The District Court, adopting the recommendation of the Magistrate Judge, dismissed Hubbard's action against the Missouri Department of Corrections for failure to state a claim, but denied the motion of defendants Miller and Bohling for summary judgment.
Miller and Bohling appeal the denial of their summary judgment motion. For reversal, they argue that the District Court erred in denying their motion because (1) Hubbard failed to set forth a submissible case on his claim that they failed to protect him from a pervasive risk of harm in his housing unit at the prison; and (2) they are entitled to qualified immunity.
As to appellants' first argument, the District Court determined there are disputed questions of material fact concerning the merits of Hubbard's failure-to-protect claim, making summary judgment inappropriate. This aspect of the court's decision is interlocutory. It has not been certified for immediate appeal under 28 U.S.C. § 1292(b) (1988). We therefore have no jurisdiction over this question and accordingly we do not address it.
Appellants would, of course, be entitled to immediate review of the qualified immunity question if the District Court had denied their motion for summary judgment on that ground. See Mitchell v. Forsyth, 472 U.S. 511, 530 (1985). We are unable to discern, however, that either the Magistrate Judge or the District Court has addressed this issue. Although appellants asserted their entitlement to qualified immunity in their motion for summary judgment, both the Magistrate Judge's report and recommendation and the District Court's order are totally devoid of any reference to the qualified immunity question. While the lower courts may have intended to reject the qualified immunity claim asserted by Miller and Bohling, they did not do so in any way that can be gleaned from their actual rulings. It may equally be the case that they intended to rule on qualified immunity only after further factual development had taken place. And it may also be true that they simply failed to consider this aspect of the motion for summary judgment. In any event, the qualified immunity issue is analytically distinct from the issue of whether summary judgment on the merits of the case is precluded by the existence of material questions of disputed fact-the latter issue being the only issue the lower courts appear to have explicitly addressed.

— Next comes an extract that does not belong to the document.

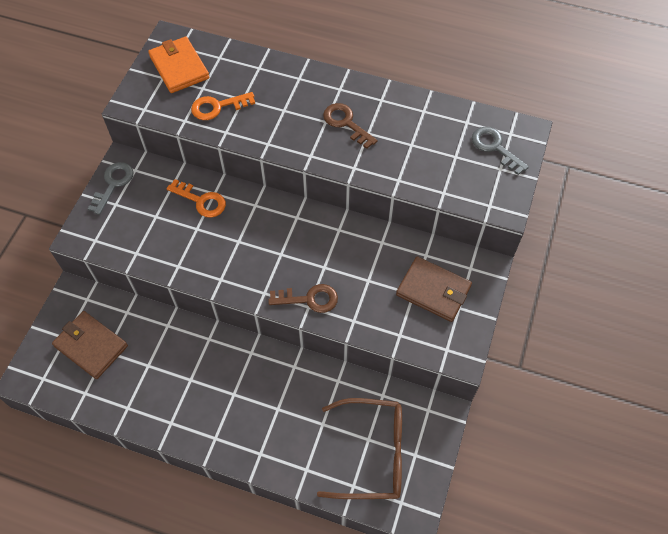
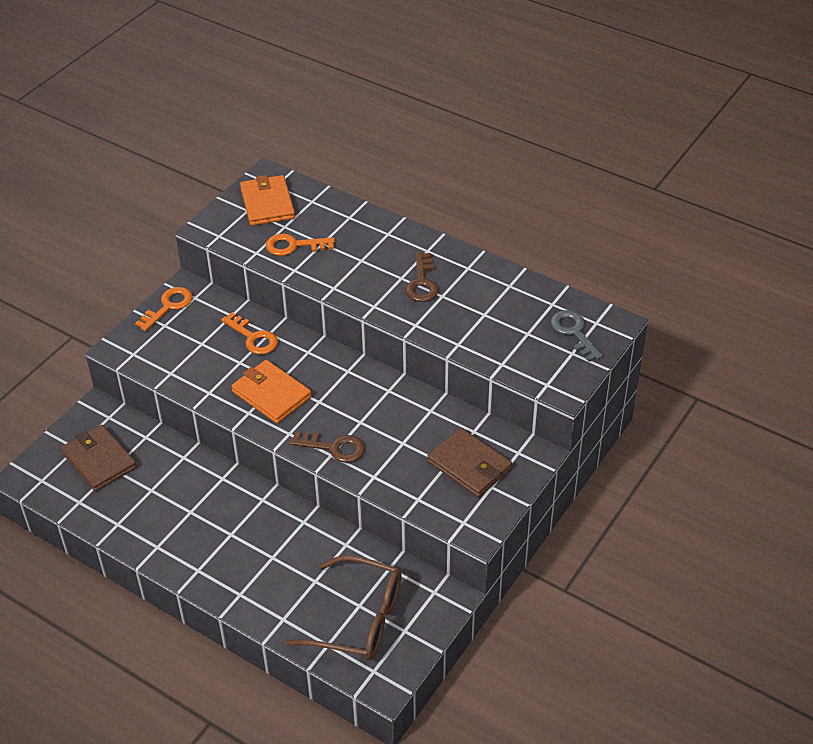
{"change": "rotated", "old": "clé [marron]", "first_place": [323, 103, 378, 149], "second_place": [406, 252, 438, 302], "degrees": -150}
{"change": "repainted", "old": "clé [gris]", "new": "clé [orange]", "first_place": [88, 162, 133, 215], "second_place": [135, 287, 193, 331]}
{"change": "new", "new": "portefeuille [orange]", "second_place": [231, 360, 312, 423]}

We are unwilling to speculate or to engage in long-distance judicial mind reading. Qualified immunity claims are important. They must be explicitly addressed and initially decided at the trial court level. That, as far as we can see, has not occurred here. Neither the fact of such a ruling nor any reasoning in support of such a ruling appears in the judicial work product under review in this case. We therefore proceed on the premise that appellants' claim of entitlement to summary judgment on the ground of qualified immunity is still open for initial decision in the trial court.

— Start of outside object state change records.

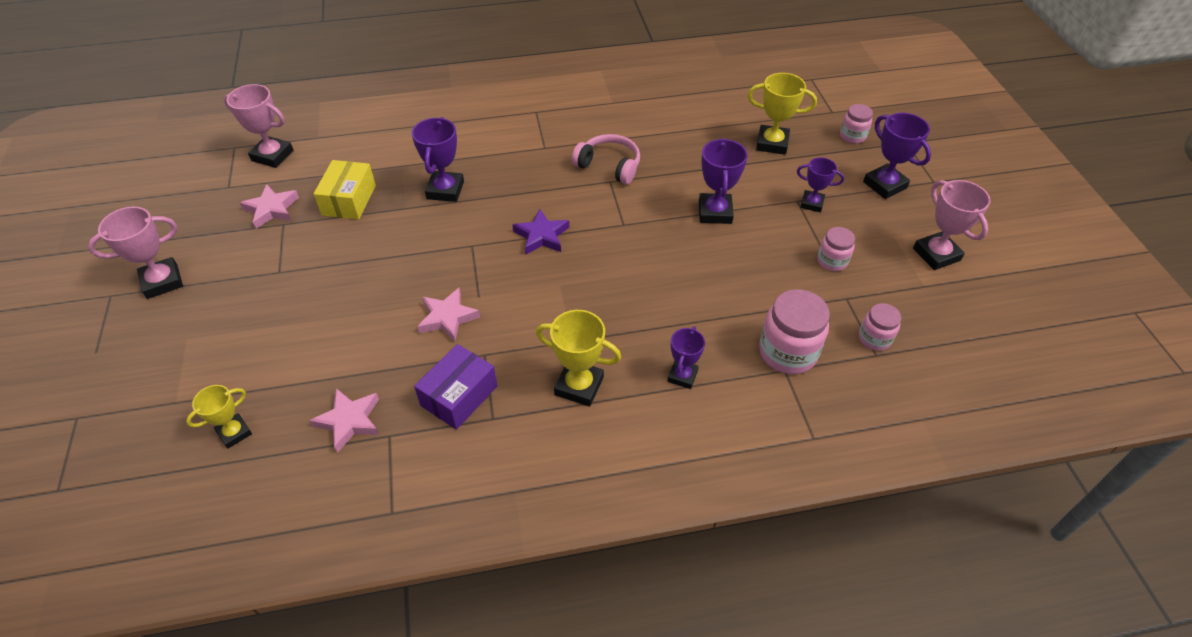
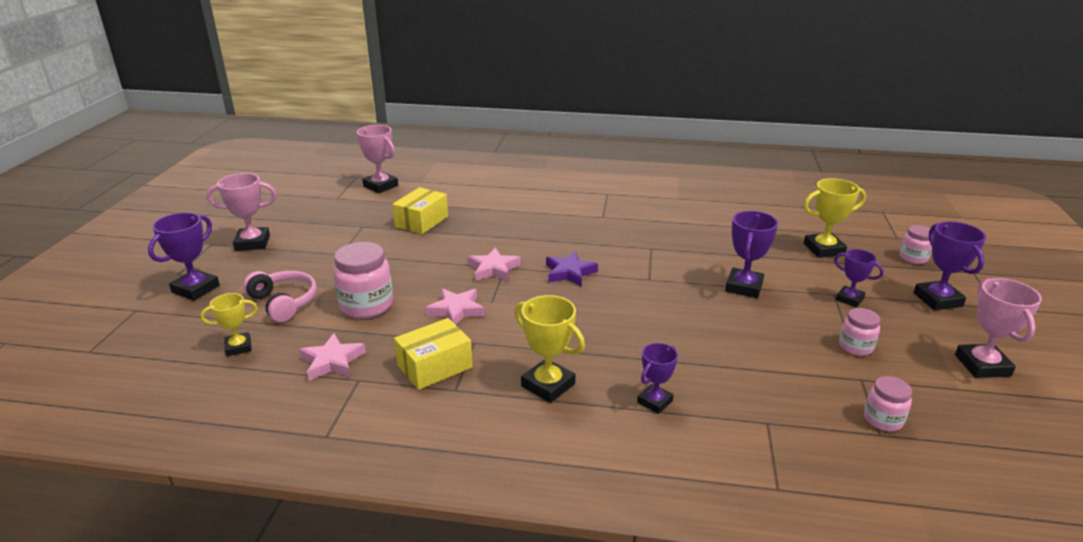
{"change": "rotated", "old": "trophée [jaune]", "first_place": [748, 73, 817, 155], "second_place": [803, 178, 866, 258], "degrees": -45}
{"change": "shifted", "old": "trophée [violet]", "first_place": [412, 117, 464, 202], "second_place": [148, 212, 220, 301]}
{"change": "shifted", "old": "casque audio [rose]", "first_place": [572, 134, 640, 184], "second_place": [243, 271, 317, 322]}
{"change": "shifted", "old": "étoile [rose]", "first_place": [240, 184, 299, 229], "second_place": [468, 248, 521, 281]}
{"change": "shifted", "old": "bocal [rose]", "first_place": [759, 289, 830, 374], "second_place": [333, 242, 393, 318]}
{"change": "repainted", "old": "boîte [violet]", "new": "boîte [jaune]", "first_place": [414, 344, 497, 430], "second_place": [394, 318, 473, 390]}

In short, based on the record before us, we are unable to say that appellants have yet suffered a denial of their motion for summary judgment on the ground of qualified immunity. Accordingly, this Court's jurisdiction has not been established, and the appeal must be dismissed. The District Court is directed to rule as soon as it is practicable to do so on the claim of Miller and Bohling for summary judgment on the ground of qualified immunity.
Without prejudice to the right of any of the parties to timely appeal any appealable order the District Court may enter, this appeal is dismissed for lack of jurisdiction.1 See 8th Cir. R. 47A(a).